The original version of this story is credited to Homer. Heaney based his play on Sophocles' Philoctetes, and modernized the language, sometimes to good effect. Juxtaposing dialogue and verse, The Cure at Troy has moments of poetic elegance although it also has as many or more rough spots. If the test of a new adaptation is whether it improves accessibility for contemporary audiences, or sheds modern light on an ancient subject, it is not clear this one is an enhancement. Although the publicity for the show makes much of a supposed connection between this story and the situation in Heaney's native Northern Ireland, the nexus is sufficiently subtle that it would evade anyone who hadn't been advised it was there. (To be fair, Heaney says he was not trying to exploit the parallels.)
The play is structured with a female Greek chorus. The chorus opens and closes the play -- on the wrong foot in my view -- with Heaney's poetry. He seems as interested in the notion of poetry's capacity for healing as he is in the story he is attempting to relate. The poetry also becomes a crutch that doesn't serve Heaney particularly well because he frequently falls back on his considerable skills in lyrical description instead of developing his characters and situations dramatically. He also tends to announce emotions when they need to be demonstrated. Perhaps he needs to take a lesson from his fellow Irish poet, W. B. Yeats, who says -- as quoted by Estelle Gilson -- "nobody comes (to the theater)...for anything but emotion".
The story: Philoctetes (Craig Smith) was a Greek soldier, famed for having inherited the bow and arrows of Hercules. After being bitten by a snake while enroute to war with the Trojans he developed a smelly abscess that would not heal. His fellow warriors abandoned him on a deserted island, Lemnos. Ten years later, an oracle predicted that the still-persisting war could only be won if the Greeks could regain the Herculean bow and arrow, still in Philoctetes' possession. Odysseus (Charles Parnell) and Neoptolemus (Tim Deak) return to the island to persuade the rejected Philoctetes to help their cause by supplying his magic bow. The conflict between Odysseus' approach, (gaining the bow and arrows by force and deceit in the name of duty to country), and young Neoptolemus' sense of morality in the name of personal honor, sets the stage for retelling of this parable.
Despite the updated language, director Robert Hupp has chosen to present The Cure in a hyper-classical style. The demeanor of the actors is exceedingly dramatic. Craig Smith spends much of the play wailing and screaming in pain and anguish. Parnell and Deak also rarely descend from their overly-dramatic plateau. The effect is to distance the action rather than create any sort of meaningful reality. Heaney's script might fare better in a less stylized staging.

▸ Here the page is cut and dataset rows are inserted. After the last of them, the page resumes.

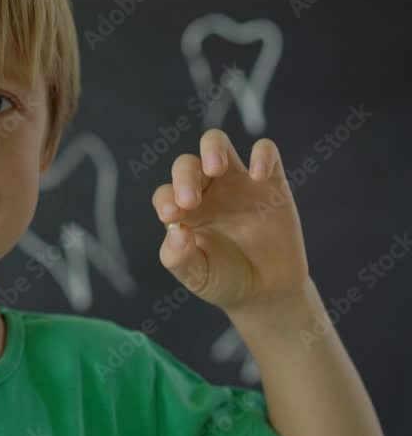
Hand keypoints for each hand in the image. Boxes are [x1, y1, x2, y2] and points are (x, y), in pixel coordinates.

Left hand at [151, 129, 309, 312]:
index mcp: (183, 212)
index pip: (165, 194)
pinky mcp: (270, 182)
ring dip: (212, 149)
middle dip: (184, 176)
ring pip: (216, 144)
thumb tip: (174, 229)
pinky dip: (262, 155)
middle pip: (187, 164)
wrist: (267, 291)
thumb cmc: (225, 280)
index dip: (166, 199)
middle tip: (190, 201)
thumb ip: (179, 257)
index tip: (173, 215)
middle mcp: (205, 192)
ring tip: (214, 169)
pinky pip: (266, 152)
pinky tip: (258, 175)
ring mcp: (237, 183)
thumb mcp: (197, 276)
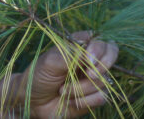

The chorus of sailors under Neoptolemus' command in the Sophoclean original now consists of three women. They influence Neoptolemus throughout the play as consciences, as fates, as witches and even as what passes for public opinion. Led by Elise Stone, they are one of the most interesting and effective parts of this production, in spite of my reservations about how Heaney has used them, as noted above.
Robert Klingelhoefer's scenic design, mostly a suggestion of the rocky landscape of the island of Lemnos, is unusual but effective. The volcano effects (sound by Jim Lartin-Drake and lights by Brian Aldous) at the end of the production are also effective and nicely realized.